NTL confirmed last month that it was in advanced talks with TVNZ regarding a possible joint venture. The discussions have continued and - in sharp contrast to TVNZ's relations with the Murdoch-backed Sky Television - appear to have pleased both sides. One TVNZ source has praised NTL's "very impressive upper management".
NTL also confirmed it was looking to offer a merged TV-Internet service in New Zealand, in partnership with TVNZ. If so, the boxes would be based on technology from PowerTV, a US company formed in 1994 by refugees from the failed IBM-Apple joint venture Kaleida Labs.
PowerTV's OEM partners are Scientific-Atlanta, Toshiba and Pioneer. Earlier this year, it demonstrated the ability to print from a set-top box to a Canon Bubblejet printer, via a USB port on the box itself.
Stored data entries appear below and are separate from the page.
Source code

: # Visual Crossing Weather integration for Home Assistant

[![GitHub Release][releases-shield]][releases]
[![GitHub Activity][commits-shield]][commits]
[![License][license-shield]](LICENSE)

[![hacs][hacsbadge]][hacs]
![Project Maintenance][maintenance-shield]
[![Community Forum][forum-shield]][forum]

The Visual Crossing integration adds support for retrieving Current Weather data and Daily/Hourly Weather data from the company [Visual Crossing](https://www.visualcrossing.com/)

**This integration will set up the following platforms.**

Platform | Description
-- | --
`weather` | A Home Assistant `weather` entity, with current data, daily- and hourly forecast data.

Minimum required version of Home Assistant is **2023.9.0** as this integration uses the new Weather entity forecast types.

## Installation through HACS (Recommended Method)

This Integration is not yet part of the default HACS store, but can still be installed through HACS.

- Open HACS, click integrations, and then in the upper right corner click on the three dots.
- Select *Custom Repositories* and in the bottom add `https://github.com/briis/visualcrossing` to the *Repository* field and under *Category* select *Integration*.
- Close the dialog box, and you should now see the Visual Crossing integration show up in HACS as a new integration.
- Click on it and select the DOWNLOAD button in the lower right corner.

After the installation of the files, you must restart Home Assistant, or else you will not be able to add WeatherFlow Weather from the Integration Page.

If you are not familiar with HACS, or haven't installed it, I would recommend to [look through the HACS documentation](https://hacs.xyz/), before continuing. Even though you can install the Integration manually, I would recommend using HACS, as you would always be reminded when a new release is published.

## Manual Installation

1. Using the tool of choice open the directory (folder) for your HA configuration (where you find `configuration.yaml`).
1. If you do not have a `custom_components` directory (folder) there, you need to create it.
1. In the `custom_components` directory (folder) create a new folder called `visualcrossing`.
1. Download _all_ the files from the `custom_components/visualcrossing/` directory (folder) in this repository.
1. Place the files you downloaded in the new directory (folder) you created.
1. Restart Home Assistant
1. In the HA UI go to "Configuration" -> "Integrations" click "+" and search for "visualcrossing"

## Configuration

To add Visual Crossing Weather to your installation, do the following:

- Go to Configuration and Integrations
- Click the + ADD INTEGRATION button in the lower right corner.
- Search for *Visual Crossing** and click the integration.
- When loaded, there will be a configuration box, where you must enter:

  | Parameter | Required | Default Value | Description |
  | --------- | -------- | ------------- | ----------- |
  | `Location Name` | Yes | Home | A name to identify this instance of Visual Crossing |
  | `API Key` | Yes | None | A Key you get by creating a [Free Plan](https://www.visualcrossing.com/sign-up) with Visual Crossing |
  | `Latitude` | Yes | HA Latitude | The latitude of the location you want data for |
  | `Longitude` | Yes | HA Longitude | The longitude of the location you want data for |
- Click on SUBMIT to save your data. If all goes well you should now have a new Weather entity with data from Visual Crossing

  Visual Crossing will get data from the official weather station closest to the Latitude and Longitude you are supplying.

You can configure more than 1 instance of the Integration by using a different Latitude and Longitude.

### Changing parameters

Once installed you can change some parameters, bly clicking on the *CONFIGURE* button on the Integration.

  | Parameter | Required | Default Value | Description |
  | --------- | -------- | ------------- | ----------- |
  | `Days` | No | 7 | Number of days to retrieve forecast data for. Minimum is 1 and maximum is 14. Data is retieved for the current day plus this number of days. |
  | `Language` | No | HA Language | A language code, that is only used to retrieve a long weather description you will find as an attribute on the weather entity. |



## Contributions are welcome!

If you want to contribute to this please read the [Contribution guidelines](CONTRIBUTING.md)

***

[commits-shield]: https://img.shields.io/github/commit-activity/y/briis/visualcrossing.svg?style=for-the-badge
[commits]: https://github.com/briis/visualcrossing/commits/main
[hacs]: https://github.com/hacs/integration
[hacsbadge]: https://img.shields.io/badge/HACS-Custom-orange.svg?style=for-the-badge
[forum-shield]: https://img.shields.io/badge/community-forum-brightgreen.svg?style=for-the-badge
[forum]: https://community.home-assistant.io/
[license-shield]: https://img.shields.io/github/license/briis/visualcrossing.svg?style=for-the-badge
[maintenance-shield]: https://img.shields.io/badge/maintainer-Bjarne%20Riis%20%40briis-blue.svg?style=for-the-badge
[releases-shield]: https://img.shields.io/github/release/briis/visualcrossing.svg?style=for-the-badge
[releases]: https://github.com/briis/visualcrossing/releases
It offers Web, e-mail and e-commerce applications.
A key element of the partnership for TVNZ is that the British company's business plan already involves doing what TVNZ, under public or private ownership, will need to do to hold its place in the local market - taking on Rupert Murdoch's formidable media empire.
NTL's $US13 billion takeover of the cable TV arm of Cable and Wireless, which began in July, is almost completed, making NTL the second largest cable operator in Europe, after Deutsche Telekom - and the prime challenger to Murdoch's Sky satellite network.
Its current shareholders include France Telecom, with 25% of the company and Microsoft, which has this year bumped up its holding to 5%. A further consolidation with unsuccessful CWC bidder Telewest (in which Microsoft holds a 29.9% controlling stake) is being tipped.
As well as serving 2.8 cable customers (from a total 8.46 million homes passed by its cable) with television, Internet, telephony, interactive gaming and video on demand services, NTL operates a digital transmission network formerly owned by the British government.
NTL last year purchased the infrastructure of Australia's National Transmission Authority - the equivalent of TVNZ subsidiary BCL. It presumably sees potential in the BCL network, which is about to undergo a $30 million upgrade, creating a national digital microwave backbone.